SOURCE MATERIAL: Begin

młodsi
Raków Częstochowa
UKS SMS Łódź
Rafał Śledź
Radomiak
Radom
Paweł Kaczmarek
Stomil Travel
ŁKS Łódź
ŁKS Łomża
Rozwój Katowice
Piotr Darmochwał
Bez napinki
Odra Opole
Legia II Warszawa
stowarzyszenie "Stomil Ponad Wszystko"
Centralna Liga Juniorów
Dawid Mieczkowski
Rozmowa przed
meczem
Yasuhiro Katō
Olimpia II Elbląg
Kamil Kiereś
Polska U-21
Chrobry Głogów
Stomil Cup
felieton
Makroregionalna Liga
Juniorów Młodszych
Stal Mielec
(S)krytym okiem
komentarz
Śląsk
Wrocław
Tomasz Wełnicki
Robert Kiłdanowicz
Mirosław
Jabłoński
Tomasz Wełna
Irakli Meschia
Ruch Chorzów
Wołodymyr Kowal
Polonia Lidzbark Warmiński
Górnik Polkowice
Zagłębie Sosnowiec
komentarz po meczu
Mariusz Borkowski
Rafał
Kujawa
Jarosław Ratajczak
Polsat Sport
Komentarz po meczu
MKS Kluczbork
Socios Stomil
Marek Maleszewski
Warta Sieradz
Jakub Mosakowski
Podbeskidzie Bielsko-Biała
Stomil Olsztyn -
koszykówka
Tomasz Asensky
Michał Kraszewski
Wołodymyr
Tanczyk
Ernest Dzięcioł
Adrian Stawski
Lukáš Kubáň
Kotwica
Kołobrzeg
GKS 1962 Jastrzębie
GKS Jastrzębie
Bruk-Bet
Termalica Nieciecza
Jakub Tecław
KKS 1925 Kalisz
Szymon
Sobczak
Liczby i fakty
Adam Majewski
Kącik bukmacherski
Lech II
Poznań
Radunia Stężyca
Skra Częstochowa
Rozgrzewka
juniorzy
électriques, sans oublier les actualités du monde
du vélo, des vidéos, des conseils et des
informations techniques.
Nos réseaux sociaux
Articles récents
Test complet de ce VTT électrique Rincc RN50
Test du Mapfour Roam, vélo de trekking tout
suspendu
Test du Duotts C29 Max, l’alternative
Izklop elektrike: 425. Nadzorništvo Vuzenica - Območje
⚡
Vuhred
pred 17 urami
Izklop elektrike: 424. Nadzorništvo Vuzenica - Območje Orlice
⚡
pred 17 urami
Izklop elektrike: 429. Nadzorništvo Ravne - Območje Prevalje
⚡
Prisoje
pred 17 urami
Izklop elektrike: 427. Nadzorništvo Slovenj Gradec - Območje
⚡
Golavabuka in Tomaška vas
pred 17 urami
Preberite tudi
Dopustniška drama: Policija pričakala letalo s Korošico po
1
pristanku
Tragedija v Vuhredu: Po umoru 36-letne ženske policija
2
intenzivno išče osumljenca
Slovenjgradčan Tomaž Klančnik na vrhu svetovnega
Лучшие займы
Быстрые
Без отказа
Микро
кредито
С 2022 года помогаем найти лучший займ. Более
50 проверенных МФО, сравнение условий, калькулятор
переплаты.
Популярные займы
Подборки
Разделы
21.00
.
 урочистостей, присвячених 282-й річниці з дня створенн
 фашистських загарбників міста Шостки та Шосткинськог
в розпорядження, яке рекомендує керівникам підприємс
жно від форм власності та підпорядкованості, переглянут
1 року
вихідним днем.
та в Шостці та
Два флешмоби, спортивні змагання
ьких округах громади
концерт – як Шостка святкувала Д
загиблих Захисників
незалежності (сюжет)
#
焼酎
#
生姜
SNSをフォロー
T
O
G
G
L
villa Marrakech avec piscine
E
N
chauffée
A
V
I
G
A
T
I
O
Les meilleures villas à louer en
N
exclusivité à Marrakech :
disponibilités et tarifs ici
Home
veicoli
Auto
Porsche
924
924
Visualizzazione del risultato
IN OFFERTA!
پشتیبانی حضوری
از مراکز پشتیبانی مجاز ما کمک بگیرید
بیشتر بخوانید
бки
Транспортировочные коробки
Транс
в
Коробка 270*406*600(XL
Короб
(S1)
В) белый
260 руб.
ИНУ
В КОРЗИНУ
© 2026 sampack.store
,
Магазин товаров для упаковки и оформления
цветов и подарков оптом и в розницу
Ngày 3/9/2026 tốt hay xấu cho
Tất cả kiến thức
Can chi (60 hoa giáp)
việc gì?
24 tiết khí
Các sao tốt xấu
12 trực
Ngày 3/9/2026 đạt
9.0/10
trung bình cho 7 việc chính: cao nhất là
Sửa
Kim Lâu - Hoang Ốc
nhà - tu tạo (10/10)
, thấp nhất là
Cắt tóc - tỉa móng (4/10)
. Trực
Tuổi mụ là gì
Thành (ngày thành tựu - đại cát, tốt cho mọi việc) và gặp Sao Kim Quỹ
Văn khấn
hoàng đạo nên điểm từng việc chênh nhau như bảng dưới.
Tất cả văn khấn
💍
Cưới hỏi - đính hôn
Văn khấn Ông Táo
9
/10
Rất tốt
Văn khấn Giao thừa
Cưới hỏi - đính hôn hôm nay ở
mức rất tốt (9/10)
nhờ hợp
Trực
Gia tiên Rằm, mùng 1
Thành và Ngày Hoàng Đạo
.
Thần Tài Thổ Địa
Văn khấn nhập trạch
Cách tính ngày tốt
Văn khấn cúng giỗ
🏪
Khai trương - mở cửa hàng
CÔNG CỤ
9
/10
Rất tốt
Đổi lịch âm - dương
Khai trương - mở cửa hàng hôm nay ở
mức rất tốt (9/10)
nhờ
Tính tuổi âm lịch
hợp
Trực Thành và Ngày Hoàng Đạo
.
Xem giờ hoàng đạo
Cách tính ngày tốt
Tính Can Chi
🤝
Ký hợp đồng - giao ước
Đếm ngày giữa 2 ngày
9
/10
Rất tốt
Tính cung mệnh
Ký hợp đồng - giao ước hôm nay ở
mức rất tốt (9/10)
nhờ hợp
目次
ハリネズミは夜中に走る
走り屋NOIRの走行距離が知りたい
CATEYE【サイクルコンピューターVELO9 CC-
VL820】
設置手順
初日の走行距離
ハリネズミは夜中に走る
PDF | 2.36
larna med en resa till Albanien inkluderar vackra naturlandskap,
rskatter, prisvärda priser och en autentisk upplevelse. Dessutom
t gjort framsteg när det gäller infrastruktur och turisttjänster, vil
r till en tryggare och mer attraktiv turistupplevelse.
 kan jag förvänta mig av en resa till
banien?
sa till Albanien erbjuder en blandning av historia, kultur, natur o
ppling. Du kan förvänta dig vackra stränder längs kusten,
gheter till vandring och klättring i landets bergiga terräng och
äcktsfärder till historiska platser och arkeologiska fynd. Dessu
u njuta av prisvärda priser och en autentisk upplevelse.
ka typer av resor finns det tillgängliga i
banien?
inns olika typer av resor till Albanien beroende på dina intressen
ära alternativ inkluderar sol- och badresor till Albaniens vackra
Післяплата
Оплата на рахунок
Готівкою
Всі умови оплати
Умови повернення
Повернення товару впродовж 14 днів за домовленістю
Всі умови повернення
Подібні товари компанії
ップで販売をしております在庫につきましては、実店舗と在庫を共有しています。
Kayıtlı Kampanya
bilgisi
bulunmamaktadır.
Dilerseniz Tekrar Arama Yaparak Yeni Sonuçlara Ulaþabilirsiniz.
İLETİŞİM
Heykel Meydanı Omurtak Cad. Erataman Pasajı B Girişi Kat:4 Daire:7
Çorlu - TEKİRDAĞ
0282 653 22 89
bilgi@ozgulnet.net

SOURCE MATERIAL: End

PROBLEM DETAILS:
Once more, write out all the data above exactly as given.

REPLY:
młodsi
Raków Częstochowa
UKS SMS Łódź
Rafał Śledź
Radomiak
Radom
Paweł Kaczmarek
Stomil Travel
ŁKS Łódź
ŁKS Łomża
Rozwój Katowice
Piotr Darmochwał
Bez napinki
Odra Opole
Legia II Warszawa
stowarzyszenie "Stomil Ponad Wszystko"
Centralna Liga Juniorów
Dawid Mieczkowski
Rozmowa przed
meczem
Yasuhiro Katō
Olimpia II Elbląg
Kamil Kiereś
Polska U-21
Chrobry Głogów
Stomil Cup
felieton
Makroregionalna Liga
Juniorów Młodszych
Stal Mielec
(S)krytym okiem
komentarz
Śląsk
Wrocław
Tomasz Wełnicki
Robert Kiłdanowicz
Mirosław
Jabłoński
Tomasz Wełna
Irakli Meschia
Ruch Chorzów
Wołodymyr Kowal
Polonia Lidzbark Warmiński
Górnik Polkowice
Zagłębie Sosnowiec
komentarz po meczu
Mariusz Borkowski
Rafał
Kujawa
Jarosław Ratajczak
Polsat Sport
Komentarz po meczu
MKS Kluczbork
Socios Stomil
Marek Maleszewski
Warta Sieradz
Jakub Mosakowski
Podbeskidzie Bielsko-Biała
Stomil Olsztyn -
koszykówka
Tomasz Asensky
Michał Kraszewski
Wołodymyr
Tanczyk
Ernest Dzięcioł
Adrian Stawski
Lukáš Kubáň
Kotwica
Kołobrzeg
GKS 1962 Jastrzębie
GKS Jastrzębie
Bruk-Bet
Termalica Nieciecza
Jakub Tecław
KKS 1925 Kalisz
Szymon
Sobczak
Liczby i fakty
Adam Majewski
Kącik bukmacherski
Lech II
Poznań
Radunia Stężyca
Skra Częstochowa
Rozgrzewka
juniorzy
électriques, sans oublier les actualités du monde
du vélo, des vidéos, des conseils et des
informations techniques.
Nos réseaux sociaux
Articles récents
Test complet de ce VTT électrique Rincc RN50
Test du Mapfour Roam, vélo de trekking tout
suspendu
Test du Duotts C29 Max, l’alternative
Izklop elektrike: 425. Nadzorništvo Vuzenica - Območje
⚡
Vuhred
pred 17 urami
Izklop elektrike: 424. Nadzorništvo Vuzenica - Območje Orlice
⚡
pred 17 urami
Izklop elektrike: 429. Nadzorništvo Ravne - Območje Prevalje
⚡
Prisoje
pred 17 urami
Izklop elektrike: 427. Nadzorništvo Slovenj Gradec - Območje
⚡
Golavabuka in Tomaška vas
pred 17 urami
Preberite tudi
Dopustniška drama: Policija pričakala letalo s Korošico po
1
pristanku
Tragedija v Vuhredu: Po umoru 36-letne ženske policija
2
intenzivno išče osumljenca
Slovenjgradčan Tomaž Klančnik na vrhu svetovnega
Лучшие займы
Быстрые
Без отказа
Микро
кредито
С 2022 года помогаем найти лучший займ. Более
50 проверенных МФО, сравнение условий, калькулятор
переплаты.
Популярные займы
Подборки
Разделы
21.00
.
 урочистостей, присвячених 282-й річниці з дня створенн
 фашистських загарбників міста Шостки та Шосткинськог
в розпорядження, яке рекомендує керівникам підприємс
жно від форм власності та підпорядкованості, переглянут
1 року
вихідним днем.
та в Шостці та
Два флешмоби, спортивні змагання
ьких округах громади
концерт – як Шостка святкувала Д
загиблих Захисників
незалежності (сюжет)
#
焼酎
#
生姜
SNSをフォロー
T
O
G
G
L
villa Marrakech avec piscine
E
N
chauffée
A
V
I
G
A
T
I
O
Les meilleures villas à louer en
N
exclusivité à Marrakech :
disponibilités et tarifs ici
Home
veicoli
Auto
Porsche
924
924
Visualizzazione del risultato
IN OFFERTA!
پشتیبانی حضوری
از مراکز پشتیبانی مجاز ما کمک بگیرید
بیشتر بخوانید
бки
Транспортировочные коробки
Транс
в
Коробка 270*406*600(XL
Короб
(S1)
В) белый
260 руб.
ИНУ
В КОРЗИНУ
© 2026 sampack.store
,
Магазин товаров для упаковки и оформления
цветов и подарков оптом и в розницу
Ngày 3/9/2026 tốt hay xấu cho
Tất cả kiến thức
Can chi (60 hoa giáp)
việc gì?
24 tiết khí
Các sao tốt xấu
12 trực
Ngày 3/9/2026 đạt
9.0/10
trung bình cho 7 việc chính: cao nhất là
Sửa
Kim Lâu - Hoang Ốc
nhà - tu tạo (10/10)
, thấp nhất là
Cắt tóc - tỉa móng (4/10)
. Trực
Tuổi mụ là gì
Thành (ngày thành tựu - đại cát, tốt cho mọi việc) và gặp Sao Kim Quỹ
Văn khấn
hoàng đạo nên điểm từng việc chênh nhau như bảng dưới.
Tất cả văn khấn
💍
Cưới hỏi - đính hôn
Văn khấn Ông Táo
9
/10
Rất tốt
Văn khấn Giao thừa
Cưới hỏi - đính hôn hôm nay ở
mức rất tốt (9/10)
nhờ hợp
Trực
Gia tiên Rằm, mùng 1
Thành và Ngày Hoàng Đạo
.
Thần Tài Thổ Địa
Văn khấn nhập trạch
Cách tính ngày tốt
Văn khấn cúng giỗ
🏪
Khai trương - mở cửa hàng
CÔNG CỤ
9
/10
Rất tốt
Đổi lịch âm - dương
Khai trương - mở cửa hàng hôm nay ở
mức rất tốt (9/10)
nhờ
Tính tuổi âm lịch
hợp
Trực Thành và Ngày Hoàng Đạo
.
Xem giờ hoàng đạo
Cách tính ngày tốt
Tính Can Chi
🤝
Ký hợp đồng - giao ước
Đếm ngày giữa 2 ngày
9
/10
Rất tốt
Tính cung mệnh
Ký hợp đồng - giao ước hôm nay ở
mức rất tốt (9/10)
nhờ hợp
目次
ハリネズミは夜中に走る
走り屋NOIRの走行距離が知りたい
CATEYE【サイクルコンピューターVELO9 CC-
VL820】
設置手順
初日の走行距離
ハリネズミは夜中に走る
PDF | 2.36
larna med en resa till Albanien inkluderar vackra naturlandskap,
rskatter, prisvärda priser och en autentisk upplevelse. Dessutom
t gjort framsteg när det gäller infrastruktur och turisttjänster, vil
r till en tryggare och mer attraktiv turistupplevelse.
 kan jag förvänta mig av en resa till
banien?
sa till Albanien erbjuder en blandning av historia, kultur, natur o
ppling. Du kan förvänta dig vackra stränder längs kusten,
gheter till vandring och klättring i landets bergiga terräng och
äcktsfärder till historiska platser och arkeologiska fynd. Dessu
u njuta av prisvärda priser och en autentisk upplevelse.
ka typer av resor finns det tillgängliga i
banien?
inns olika typer av resor till Albanien beroende på dina intressen
ära alternativ inkluderar sol- och badresor till Albaniens vackra
Післяплата
Оплата на рахунок
Готівкою
Всі умови оплати
Умови повернення
Повернення товару впродовж 14 днів за домовленістю
Всі умови повернення
Подібні товари компанії
ップで販売をしております在庫につきましては、実店舗と在庫を共有しています。
Kayıtlı Kampanya
bilgisi
bulunmamaktadır.
Dilerseniz Tekrar Arama Yaparak Yeni Sonuçlara Ulaþabilirsiniz.
İLETİŞİM
Heykel Meydanı Omurtak Cad. Erataman Pasajı B Girişi Kat:4 Daire:7
Çorlu - TEKİRDAĞ
0282 653 22 89
bilgi@ozgulnet.net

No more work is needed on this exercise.